As the years progressed, I hadn't had the opportunity to have indulge in one of my favorite deliciousness. When I first came to my building for interviews, I was delighted to learn that there was a bubble tea cart outside. With the last $4 to my name, I decided to reacquaint myself with an old, much missed friend.

I've been at my new job for three days now, and I have had a bubble tea 5 times! LMAO Today, I forced myself to not have one just to prove (to myself) I'm not hooked (I can quit at anytime!)...

From Wikipedia: Bubble tea is a tea beverage shaken with cocktail shaker to produce bubbles, typically served cold. It originated in Taiwan in the 1980s, first spread to nearby East Asian countries, migrated to Canada before spreading to Chinatown in New York City, then to various spots throughout the West Coast of the United States[1].
There are many variants of the drink, depending on types of tea used and ingredients added. The most popular kinds are "bubble black tea (traditional Chinese: 泡沫紅茶; pinyin: pào mò hóng chá; lit. bubble red tea)", "bubble green tea (traditional Chinese: 泡沫綠茶; pinyin: pào mò lyù chá)", and "pearl milk tea (traditional Chinese: 珍珠奶茶; pinyin: zhen zhu nǎi chá)".
In the most common English usage, the name "bubble tea" is often associated with pearl milk tea, as it is the most popular variant of the drink. Pearl milk tea, also known as "boba milk tea", is traditionally made by adding boba balls(made from a mixture of tapioca and carrageenan powder), large or small, to shaken milk black tea. Some tea houses used pre-mixed milk tea to simplify the steps and to reduce cost, thus remove the "shake" part from step and lessen its connection to the "bubble tea" name. This caused some confusion as to what "bubble" is referring to in pearl milk tea.

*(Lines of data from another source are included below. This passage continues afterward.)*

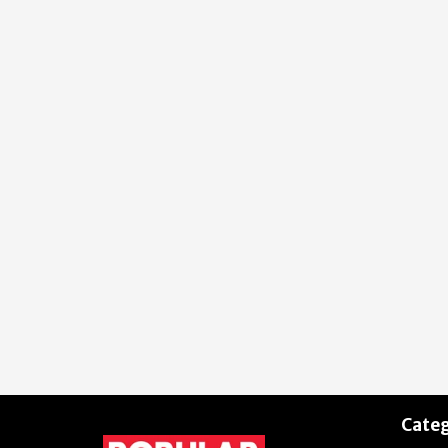
Categ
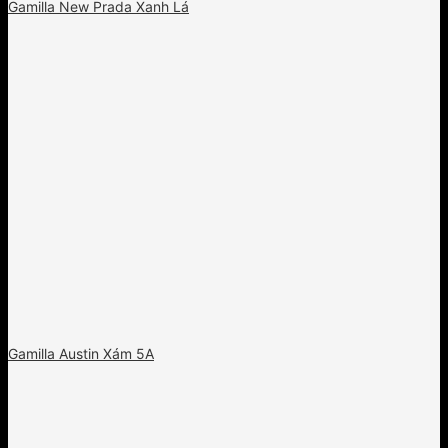
Gamilla New Prada Xanh Lá
Gamilla Austin Xám 5A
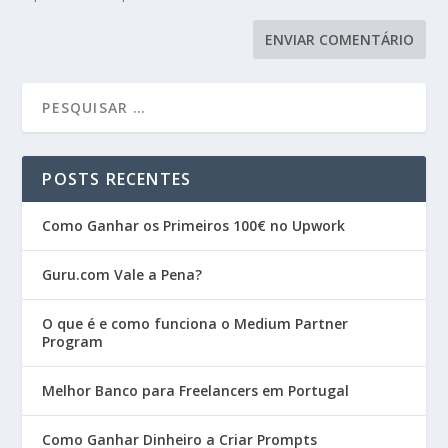
POSTS RECENTES
Como Ganhar os Primeiros 100€ no Upwork
Guru.com Vale a Pena?
O que é e como funciona o Medium Partner
Program
Melhor Banco para Freelancers em Portugal
Como Ganhar Dinheiro a Criar Prompts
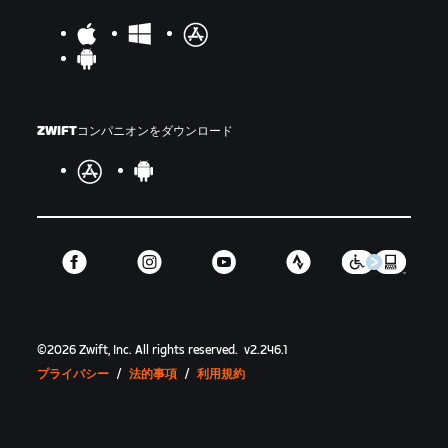
ZWIFTコンパニオンをダウンロード
©
2026
Zwift, Inc.
All rights reserved.
v
2.246.1
プライバシー
/
法的事項
/
利用規約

Bubble teas are generally of two distinct types: fruit-flavored teas, and milk teas. However, some shops offer a hybrid "fruit milk tea." Milk teas may use dairy or non-dairy creamers. Some healthier offers are 100% crushed fruit smoothies with pearls and signature ice cream shakes made from local ice cream sources. Some small cafes offer sweetener substitutes such as honey, agave, stevia, and aspartame upon special request.
The original bubble tea consisted of a hot mixture of Taiwanese black tea, brown large pearl tapioca, condensed milk, and honey. As this drink became more popular, variations were created. Iced versions appeared soon, and then came along green bubble tea which uses jasmine-infused green tea instead of black tea. Peach or plum flavoring began to appear, then more fruit flavors were added until, in some variations, the tea was removed entirely in favor of real fruit. These fruit versions usually contain colored pearls (and/or "jelly cubes" as in the related drink taho), the color chosen to match whatever fruit juice is used. Flavors may be added in the form of powder, fruit juice, pulp, or syrup to hot black or green tea, which is shaken in a cocktail shaker or mixed in a blender with ice until chilled. Cooked tapioca pearls and other mix-ins are added at the end.
Today one can find shops entirely devoted to bubble tea, similar to juice bars of the early 1990s. Bubble tea bars often serve bubble tea using a machine to seal the top of the cup with plastic cellophane. This allows the tea to be shaken in the serving cup. The cellophane is then pierced with a straw. The straw may be brightly colored, and is oversized, large enough for the pearls to pass through. Other cafés use plastic dome-shaped lids.